I recalled that tourniquets had been discredited. I asked her the address of the nearest pharmacy.

'Maybe you should go to the doctor,' she said.

'No,' I said. 'I am sure it will stop.'

But I had not gone two blocks when the new towel I had wrapped around my hand was soaked with blood. It did not hurt, but it looked dreadful. I hid it under my arm so as not to alarm pedestrians. Then the blood dripped on the pavement and I thought: Goddamn. It was deeply embarrassing to be walking through this large grey city with a blood-soaked towel on my hand. I began to wish that I had tried the rubber band. I left spatters of blood on the crosswalk, and more spatters on the plaza. I asked directions to the pharmacy and saw, when I looked back, that there was a pool of blood where I had paused and a horrified Bolivian watching me. I tried not to run: running makes your heart beat faster and you bleed more.

The pharmacy was run by five Chinese girls, who spoke Spanish in the twanging gum-chewing way that they speak English. I held my dripping paw over a waste-paper basket and said, 'I have a problem here.' Before leaving the hotel, I had looked up the Spanish words for wound, antiseptic, bandage, tape and gauze.

'Is it still coming out, the blood?' asked one of the Chinese girls.

'I think so.'

'Take that bandage off.'

I unwound the soaked towel. Blood poured out of the slice in my palm: it was a neat cut in my flesh, slightly parted, and with a steady trickle of blood flowing out of it. Now I was bleeding on the counter. The girl moved briskly, got some cotton, dunked it in alcohol and pressed it painfully to the cut.
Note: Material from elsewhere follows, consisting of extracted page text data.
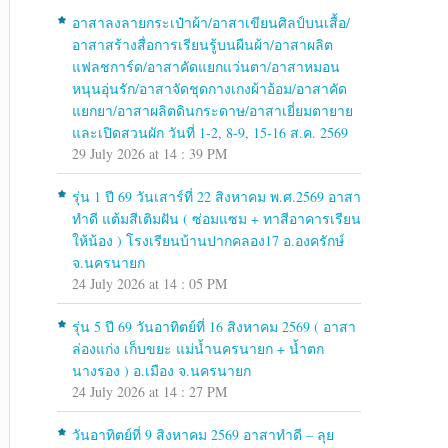
อาสาลงลายกระเป๋าผ้า/อาสาเขียนศิลป์บนเสื้อ/
อาสาสร้างสื่อการเรียนรู้บนผืนผ้า/อาสาผลิต
แฟลชการ์ด/อาสาคัดแยกแว่นตา/อาสาหมอน
หนุนอุ่นรัก/อาสาจัดชุดกางเกงผ้าอ้อม/อาสาคัด
แยกยา/อาสาผลิตดินกระดาษ/อาสาเยี่ยมตายาย
และเปิดสวนผัก วันที่ 1-2, 8-9, 15-16 ส.ค. 2569
29 July 2026 at 14 : 39 PM
รุ่น 1 ปี 69 วันเสาร์ที่ 22 สิงหาคม พ.ศ.2569 อาสา
ทำดี แต้มสีเติมฝัน ( ซ่อมแซม + ทาสีอาคารเรียน
ให้น้อง ) โรงเรียนบ้านปากคลอง17 อ.องครักษ์
จ.นครนายก
24 July 2026 at 14 : 05 PM
รุ่น 5 ปี 69 วันอาทิตย์ที่ 16 สิงหาคม 2569 ( อาสา
ล่องแก่ง เก็บขยะ แม่น้ำนครนายก + น้ำตก
นางรอง ) อ.เมือง จ.นครนายก
24 July 2026 at 14 : 27 PM
วันอาทิตย์ที่ 9 สิงหาคม 2569 อาสาทำดี – ลุย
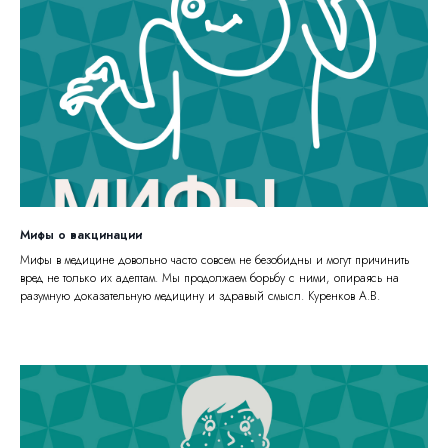
Мифы о вакцинации
Мифы в медицине довольно часто совсем не безобидны и могут причинить
вред не только их адептам. Мы продолжаем борьбу с ними, опираясь на
разумную доказательную медицину и здравый смысл. Куренков А.В.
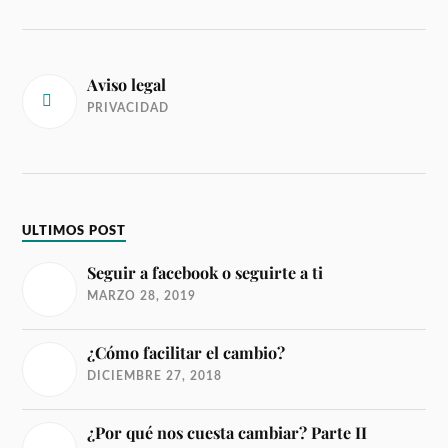
Aviso legal
PRIVACIDAD
ULTIMOS POST
Seguir a facebook o seguirte a ti
MARZO 28, 2019
¿Cómo facilitar el cambio?
DICIEMBRE 27, 2018
¿Por qué nos cuesta cambiar? Parte II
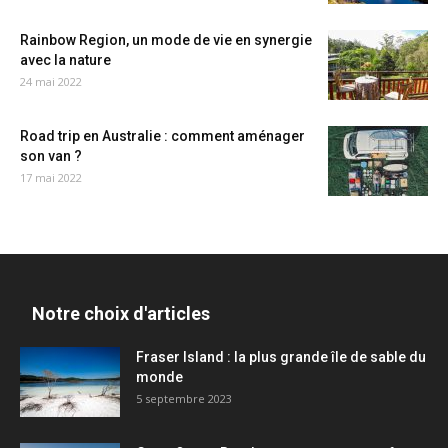
Rainbow Region, un mode de vie en synergie
avec la nature
24 mai 2022
Road trip en Australie : comment aménager
son van ?
17 mai 2022
Notre choix d'articles
Fraser Island : la plus grande île de sable du
monde
5 septembre 2023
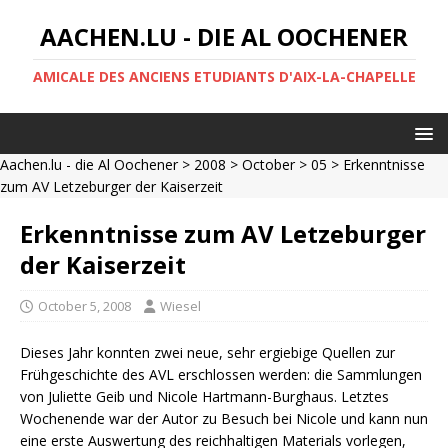
AACHEN.LU - DIE AL OOCHENER
AMICALE DES ANCIENS ETUDIANTS D'AIX-LA-CHAPELLE
Aachen.lu - die Al Oochener
>
2008
>
October
>
05
> Erkenntnisse
zum AV Letzeburger der Kaiserzeit
Erkenntnisse zum AV Letzeburger
der Kaiserzeit
October 5, 2008
Wiesel
Dieses Jahr konnten zwei neue, sehr ergiebige Quellen zur
Frühgeschichte des AVL erschlossen werden: die Sammlungen
von Juliette Geib und Nicole Hartmann-Burghaus. Letztes
Wochenende war der Autor zu Besuch bei Nicole und kann nun
eine erste Auswertung des reichhaltigen Materials vorlegen,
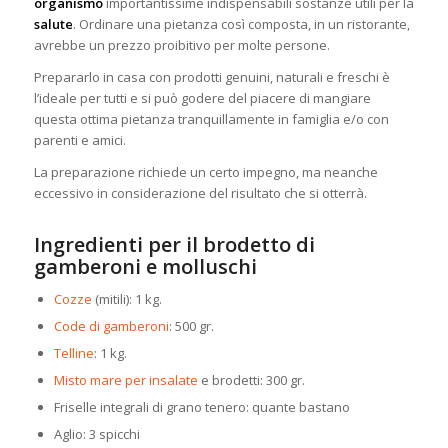
organismo
importantissime indispensabili sostanze utili per la
salute
. Ordinare una pietanza così composta, in un ristorante,
avrebbe un prezzo
proibitivo per molte persone.
Prepararlo in casa con prodotti genuini, naturali e freschi è
l’ideale per tutti e si può godere del piacere di mangiare
questa ottima pietanza tranquillamente in famiglia e/o con
parenti e amici.
La preparazione richiede un certo impegno, ma neanche
eccessivo in considerazione del risultato che si otterrà.
Ingredienti per il brodetto di
gamberoni e molluschi
Cozze
(mitili): 1 kg.
Code di gamberoni
: 500 gr.
Telline
: 1 kg.
Misto mare per insalate
e brodetti: 300 gr.
Friselle integrali di grano tenero: quante bastano
Aglio: 3 spicchi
Moments later the cotton was crimson.

She said, 'It is still coming out.'

The other Chinese girls and some customers came over to look.

'What a shame,' said one.

'It does not hurt,' I said. 'I am sorry for making a mess.'

Without saying a word, another Chinese girl twisted a rubber tube around my wrist and tightened it. More cotton was applied to the cut. This cotton stayed white.

The second Chinese girl said, 'Now it is not coming out.'

But my hand had gone numb and I saw that it was turning grey. This gave me a fright. I undid the rubber tube. The blood flowed again down my elbow.

'You should have left the rubber on.'

'I think that is dangerous,' I said.

They tried everything. They poured alcohol on it from the bottle, they squeezed it, they dyed it with Mercurochrome, they sprinkled white powder on it — and now my hand looked like a Bolivian pastry. But nothing worked; direct pressure seemed to make the blood flow faster.